━━━ Quoted text ━━━
October 18, 2011

The Dead In The Studio, 1966

Those of you hoping for a painstaking breakdown of all the instrumental takes from the Dead’s Scorpio sessions are going to be disappointed! I’m actually going to discuss a different set of studio demos the Dead did in 1966, which have mostly not been released, may not even exist anymore, were never mentioned by the Dead as far as I know, and as a result are very little-known.

Our main lead comes from Rock Scully’s book Living With The Dead:
Scully: “In July [1966] our first single comes out on a small local label, Scorpio Records: Don’t Ease Me In with Stealin’ on the B-side, both recorded in John Estribow’s attic. Estribow was a friend of the band who had a small label with almost zero distribution… We do quite a few demos in ’66 – the above plus Otis On A Shakedown Cruise, an original rocker, and the old country traditional Silver Threads & Golden Needles. We owe these demos to Dan Healy, a friend of ours who is a technology wizard and has done amazing things for Quicksilver.
Healy works at a place called Commercial Recorders, in a turn-of-the-century firehouse on Natoma Street. The studio is closed at night, but Healy sneaks the band in to make tapes… It is at Commercial that the Dead make demos of many of the songs that will appear on our first album. A few arrangements of traditional tunes, two or three of our own songs, and that’s pretty much it…
Dan Healy also has the midnight-to-six shift at KMPX, and often plays the single and the demos. KMPX does not have a strong signal at the time – the police band probably has more listeners – but this is the onset of our music being played in the middle of the night…
The band is eager to take the next step – an album! – and so we hustle up more demos. Coast Recording, on Bush Street, is a big, boomy place, a former church at which Bing Crosby once recorded. There we do a bunch of demos including Early Morning Rain (with Phil singing lead), Silver Threads & Golden Needles, and a take of Otis On A Shakedown Cruise.”

It’s well-known that Scully’s book has numerous accuracy issues – but a lot of this story has actually been confirmed. Scully tends to be more reliable in the early years of the band’s history, and I suspect many of the hyperbolic descriptions, dialogues, misstatements etc. are due to the co-author (David Dalton) creatively rewriting what Scully told him.
For instance, this is one line from the book where Scully discusses the band’s early-’66 repertoire in Los Angeles:
“They’d written a song a year earlier, Otis on a Shakedown Cruise, a 2 ½-minute rock & roller that was the B-side of their first independently released single (as the Warlocks).”
Obviously bogus. The Warlocks never released a single, let alone a B-side!
And yet, this is from an actual Scully interview (with Blair Jackson) where he talks about their L.A. trip: “They had a couple of originals, like Otis on a Shakedown Cruise, which was this wonderful song that I think Pig and Jerry mainly put together. There must be tapes of it around somewhere. We were going to put it on as the B-side of Don't Ease Me In.”
Now it makes sense. Otis is a real song (both Jerry and Phil have referred to it), and is almost certainly You Don’t Have To Ask, which is a song they put together in Los Angeles and recorded at the Scorpio sessions. (See the comments to my “1966 Songs” post.) It actually would have been a good choice for the Scorpio single, so I imagine there may have been some heated band discussion about the song choices before they ended up with two old jugband tunes…
In short, Scully can be more reliable than his book makes him appear. So how does his story about the other 1966 demos hold up when cross-checked with other sources?
━━━ Dataset excerpts ━━━
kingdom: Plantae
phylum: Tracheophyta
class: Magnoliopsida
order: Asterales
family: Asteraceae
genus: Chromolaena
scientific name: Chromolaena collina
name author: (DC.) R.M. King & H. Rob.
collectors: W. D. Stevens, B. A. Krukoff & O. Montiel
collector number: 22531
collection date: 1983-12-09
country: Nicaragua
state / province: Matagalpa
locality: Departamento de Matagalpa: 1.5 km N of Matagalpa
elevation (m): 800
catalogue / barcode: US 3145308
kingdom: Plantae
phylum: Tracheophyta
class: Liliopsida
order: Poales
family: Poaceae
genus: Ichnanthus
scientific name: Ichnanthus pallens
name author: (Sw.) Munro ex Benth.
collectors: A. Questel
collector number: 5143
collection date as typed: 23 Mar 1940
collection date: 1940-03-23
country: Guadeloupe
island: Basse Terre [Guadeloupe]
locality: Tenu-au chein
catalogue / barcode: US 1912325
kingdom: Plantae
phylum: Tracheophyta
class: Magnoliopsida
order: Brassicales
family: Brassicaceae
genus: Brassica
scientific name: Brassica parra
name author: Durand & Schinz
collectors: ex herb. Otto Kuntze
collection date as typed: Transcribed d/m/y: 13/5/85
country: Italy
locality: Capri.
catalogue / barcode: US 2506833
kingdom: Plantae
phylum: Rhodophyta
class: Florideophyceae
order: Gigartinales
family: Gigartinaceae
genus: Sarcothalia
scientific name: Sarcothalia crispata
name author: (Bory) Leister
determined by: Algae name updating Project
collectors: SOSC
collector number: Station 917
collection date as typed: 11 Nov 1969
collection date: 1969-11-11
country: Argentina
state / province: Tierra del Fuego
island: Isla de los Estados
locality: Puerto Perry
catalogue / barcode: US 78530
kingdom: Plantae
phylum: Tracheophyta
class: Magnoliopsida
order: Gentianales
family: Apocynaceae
━━━
Task directions:
Answer these from the post about the Dead's 1966 studio demos:
(a) In what month did the first single come out, and on which label?
(b) What kind of building housed Commercial Recorders, and on what street?
(c) Whom does the writer suspect of causing many of the misstatements in Scully's book?

Right answer:
(a) July, on Scorpio Records.
(b) A turn-of-the-century firehouse on Natoma Street.
(c) The co-author, David Dalton.